Source document:
March 14, 2006
@ 02:17 PM

I kicked off quite a discussion with my recent post on O/R mapping. Some people think I am completely wrong, some say that it resonates with their experience, some say I wrote this in mean spirit, some are jubilating. I particularly liked the "Architectural Truthiness" post by David Ing and the comment by "Scott E" in my comments section who wrote:

I've hiked up the learning curve for Hibernate (the Java flavor) only to find that what time was saved in mapping basic CRUD functionality got eaten up by out-of-band custom data access (which always seems to be required) and tuning to get performance close to what it would have been with a more specialized, hand-coded DAL.

As always, it's a matter of perspective. Here is mine: I went down the O/R mapping route in a project in '98/'99 when my group at the company I was working for at the time was building a new business framework. We wrote a complete, fully transparent O/R mapper in C++. You walked up to a factory which dehydrated objects and you could walk along the association links and the object graph would either incrementally dehydrate or dehydrate in predefined segments. We had filtering capabilities that allowed to constrain 1:N collections with large N's, we could auto-resolve N:M relationships, had support for inheritance, and all that jazz. The whole framework was written with code generation in mind. Our generators were fed with augmented UML class diagrams and spit out the business layer, whereby we had a "partial classes" concept where we'd keep the auto-gen'd code in one tree and the parts that were supposed to be filled manually in another part of the code tree. Of course we'd preserve changes across re-gen's. Pure OO nirvana.

While the platforms have evolved substantially in the past 7 years, the fundamental challenges for transparent (fully abstracted) mapping of data to objects remain essentially the same.

  • Given metadata to do the mapping, implementing CRUD functionality with an O/R mapper is quite easy. We had to put lots of extra metadata into our C++ classes back in the day, but with .NET and Java the metadata is all there and therefore CRUD O/R mapping is very low-hanging fruit on both platforms. That's why there's such a large number of projects and products.
  • Defining and resolving associations is difficult. 1:N is hard, because you need to know what your N looks like. You don't want to dehydrate 10000 objects to find a value in one of them or to calculate a sum over a column. That's work that's, quite frankly, best left in the database. I realize that some people worry how that leads to logic bleeding into the database, but for me that's a discussion about pureness vs. pragmatism. If the N is small, grabbing all related objects is relatively easy - unless you support polymorphism, which forces the mapper into all sorts of weird query trees. 1:N is so difficult because an object model is inherently about records, while SQL is about sets. N:M is harder.

Record excerpts:
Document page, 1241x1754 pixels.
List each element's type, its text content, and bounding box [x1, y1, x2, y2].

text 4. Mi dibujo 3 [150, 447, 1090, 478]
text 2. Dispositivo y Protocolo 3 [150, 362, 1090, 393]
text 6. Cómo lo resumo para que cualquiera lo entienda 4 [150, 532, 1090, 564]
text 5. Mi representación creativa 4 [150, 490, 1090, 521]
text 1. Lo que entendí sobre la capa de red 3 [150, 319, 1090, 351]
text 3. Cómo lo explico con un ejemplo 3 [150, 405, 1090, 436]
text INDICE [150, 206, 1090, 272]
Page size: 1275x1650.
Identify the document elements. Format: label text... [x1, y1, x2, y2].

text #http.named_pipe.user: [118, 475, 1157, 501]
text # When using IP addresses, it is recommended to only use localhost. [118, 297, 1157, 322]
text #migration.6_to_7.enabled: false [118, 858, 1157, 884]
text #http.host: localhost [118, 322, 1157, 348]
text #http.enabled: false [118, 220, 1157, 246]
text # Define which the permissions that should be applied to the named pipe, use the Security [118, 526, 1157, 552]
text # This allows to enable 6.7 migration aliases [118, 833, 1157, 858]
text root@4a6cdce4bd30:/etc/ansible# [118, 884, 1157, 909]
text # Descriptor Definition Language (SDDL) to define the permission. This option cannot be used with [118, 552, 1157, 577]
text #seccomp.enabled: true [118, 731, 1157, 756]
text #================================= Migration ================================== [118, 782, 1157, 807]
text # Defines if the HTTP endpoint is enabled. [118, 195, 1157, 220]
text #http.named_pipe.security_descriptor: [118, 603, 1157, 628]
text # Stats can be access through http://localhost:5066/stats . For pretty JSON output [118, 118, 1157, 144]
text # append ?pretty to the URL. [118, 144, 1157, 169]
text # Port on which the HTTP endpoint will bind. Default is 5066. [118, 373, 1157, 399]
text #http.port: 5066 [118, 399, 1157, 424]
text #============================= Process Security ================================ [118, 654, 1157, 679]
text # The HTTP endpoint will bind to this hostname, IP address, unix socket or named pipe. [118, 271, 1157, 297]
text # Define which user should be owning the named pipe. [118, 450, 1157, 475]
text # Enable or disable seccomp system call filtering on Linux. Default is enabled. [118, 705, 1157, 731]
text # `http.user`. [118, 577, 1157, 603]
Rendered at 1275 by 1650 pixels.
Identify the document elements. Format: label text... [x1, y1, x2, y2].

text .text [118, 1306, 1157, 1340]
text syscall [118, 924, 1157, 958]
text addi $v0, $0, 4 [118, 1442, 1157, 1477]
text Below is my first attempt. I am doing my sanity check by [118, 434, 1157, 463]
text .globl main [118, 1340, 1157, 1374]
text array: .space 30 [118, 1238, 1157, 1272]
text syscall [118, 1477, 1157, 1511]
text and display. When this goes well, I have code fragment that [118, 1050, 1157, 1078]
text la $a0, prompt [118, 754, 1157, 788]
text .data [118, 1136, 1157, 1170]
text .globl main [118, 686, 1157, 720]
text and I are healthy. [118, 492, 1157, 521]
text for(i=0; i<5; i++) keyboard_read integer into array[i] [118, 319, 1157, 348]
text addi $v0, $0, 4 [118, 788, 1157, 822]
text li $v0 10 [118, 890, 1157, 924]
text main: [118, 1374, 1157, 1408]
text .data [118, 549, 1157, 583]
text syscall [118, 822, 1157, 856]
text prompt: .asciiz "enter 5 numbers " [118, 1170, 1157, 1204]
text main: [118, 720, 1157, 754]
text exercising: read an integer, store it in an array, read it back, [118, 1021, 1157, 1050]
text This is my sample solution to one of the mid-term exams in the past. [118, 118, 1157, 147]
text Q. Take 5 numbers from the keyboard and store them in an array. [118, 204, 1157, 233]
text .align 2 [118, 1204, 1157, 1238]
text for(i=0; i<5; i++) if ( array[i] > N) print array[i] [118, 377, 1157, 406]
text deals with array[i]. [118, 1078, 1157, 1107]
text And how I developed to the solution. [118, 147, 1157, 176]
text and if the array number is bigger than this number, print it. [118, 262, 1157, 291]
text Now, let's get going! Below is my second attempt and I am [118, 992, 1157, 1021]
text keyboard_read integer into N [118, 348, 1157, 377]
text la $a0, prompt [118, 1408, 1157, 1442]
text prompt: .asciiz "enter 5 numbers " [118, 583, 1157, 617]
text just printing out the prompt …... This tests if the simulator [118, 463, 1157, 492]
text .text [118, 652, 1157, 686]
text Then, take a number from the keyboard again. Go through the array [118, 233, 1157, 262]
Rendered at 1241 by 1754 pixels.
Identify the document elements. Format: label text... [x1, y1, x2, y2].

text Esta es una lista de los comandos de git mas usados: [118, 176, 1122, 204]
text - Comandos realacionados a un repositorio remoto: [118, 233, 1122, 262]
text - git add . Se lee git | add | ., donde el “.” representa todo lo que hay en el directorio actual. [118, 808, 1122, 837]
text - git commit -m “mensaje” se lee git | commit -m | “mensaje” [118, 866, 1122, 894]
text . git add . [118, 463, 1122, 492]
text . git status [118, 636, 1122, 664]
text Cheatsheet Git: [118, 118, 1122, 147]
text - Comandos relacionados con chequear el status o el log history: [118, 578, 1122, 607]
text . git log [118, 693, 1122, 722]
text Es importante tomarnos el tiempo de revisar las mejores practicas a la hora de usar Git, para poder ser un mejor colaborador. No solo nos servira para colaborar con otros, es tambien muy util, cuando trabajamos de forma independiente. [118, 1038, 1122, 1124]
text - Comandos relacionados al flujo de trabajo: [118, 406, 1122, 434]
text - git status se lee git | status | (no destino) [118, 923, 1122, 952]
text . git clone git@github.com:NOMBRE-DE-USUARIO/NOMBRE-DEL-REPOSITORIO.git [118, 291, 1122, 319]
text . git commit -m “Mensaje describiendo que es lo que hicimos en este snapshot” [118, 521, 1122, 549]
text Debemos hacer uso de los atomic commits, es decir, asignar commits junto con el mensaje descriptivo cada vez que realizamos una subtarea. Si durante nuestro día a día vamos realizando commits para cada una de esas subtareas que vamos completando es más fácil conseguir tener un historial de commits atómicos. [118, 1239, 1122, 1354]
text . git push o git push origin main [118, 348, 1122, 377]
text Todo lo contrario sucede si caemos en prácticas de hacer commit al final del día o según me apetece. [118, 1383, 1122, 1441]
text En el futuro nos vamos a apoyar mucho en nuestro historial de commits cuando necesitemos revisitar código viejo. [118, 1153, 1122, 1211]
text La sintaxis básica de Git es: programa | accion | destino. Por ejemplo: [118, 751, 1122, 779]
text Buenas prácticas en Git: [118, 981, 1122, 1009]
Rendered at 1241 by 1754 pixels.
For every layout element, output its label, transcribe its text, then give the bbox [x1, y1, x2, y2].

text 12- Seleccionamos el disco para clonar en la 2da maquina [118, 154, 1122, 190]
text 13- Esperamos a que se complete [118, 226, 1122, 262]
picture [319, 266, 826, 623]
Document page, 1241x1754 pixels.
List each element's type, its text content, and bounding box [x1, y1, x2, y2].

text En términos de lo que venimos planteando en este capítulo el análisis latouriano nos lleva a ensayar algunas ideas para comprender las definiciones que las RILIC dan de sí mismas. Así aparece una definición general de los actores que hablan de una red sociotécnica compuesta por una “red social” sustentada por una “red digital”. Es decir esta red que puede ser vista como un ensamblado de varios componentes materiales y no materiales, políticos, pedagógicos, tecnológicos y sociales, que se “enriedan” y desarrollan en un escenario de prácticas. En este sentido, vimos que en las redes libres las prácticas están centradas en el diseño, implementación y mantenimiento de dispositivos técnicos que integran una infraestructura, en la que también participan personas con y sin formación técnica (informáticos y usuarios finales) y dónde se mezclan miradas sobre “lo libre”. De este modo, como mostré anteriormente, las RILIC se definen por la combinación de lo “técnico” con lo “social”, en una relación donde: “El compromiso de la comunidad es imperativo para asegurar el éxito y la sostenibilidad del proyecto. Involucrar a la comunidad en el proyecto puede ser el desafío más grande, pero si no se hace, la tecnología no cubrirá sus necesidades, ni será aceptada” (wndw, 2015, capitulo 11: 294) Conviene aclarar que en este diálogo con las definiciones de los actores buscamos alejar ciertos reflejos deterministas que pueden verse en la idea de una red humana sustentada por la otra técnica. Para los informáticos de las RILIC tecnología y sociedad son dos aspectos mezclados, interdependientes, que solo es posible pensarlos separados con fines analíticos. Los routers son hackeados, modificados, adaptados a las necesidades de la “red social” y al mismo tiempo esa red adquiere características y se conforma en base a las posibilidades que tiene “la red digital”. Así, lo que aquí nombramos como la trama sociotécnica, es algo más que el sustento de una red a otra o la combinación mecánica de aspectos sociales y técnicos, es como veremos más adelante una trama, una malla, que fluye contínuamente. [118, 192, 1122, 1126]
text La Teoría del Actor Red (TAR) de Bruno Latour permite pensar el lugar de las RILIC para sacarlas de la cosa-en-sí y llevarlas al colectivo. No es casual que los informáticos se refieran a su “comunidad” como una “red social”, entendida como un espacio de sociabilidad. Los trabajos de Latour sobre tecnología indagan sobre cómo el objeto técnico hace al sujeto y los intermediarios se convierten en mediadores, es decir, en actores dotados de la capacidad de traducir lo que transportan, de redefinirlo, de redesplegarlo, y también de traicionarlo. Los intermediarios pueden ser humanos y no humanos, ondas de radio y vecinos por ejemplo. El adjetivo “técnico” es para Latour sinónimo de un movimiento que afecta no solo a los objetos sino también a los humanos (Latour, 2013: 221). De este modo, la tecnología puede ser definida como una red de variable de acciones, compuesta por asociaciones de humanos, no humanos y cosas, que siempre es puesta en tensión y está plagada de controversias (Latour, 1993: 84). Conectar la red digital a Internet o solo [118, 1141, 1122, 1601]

Written exercise: Copy the stretch of the O/R mapping post above from "While the platforms" through "essentially the same." word for word.

Response to the exercise:
While the platforms have evolved substantially in the past 7 years, the fundamental challenges for transparent (fully abstracted) mapping of data to objects remain essentially the same.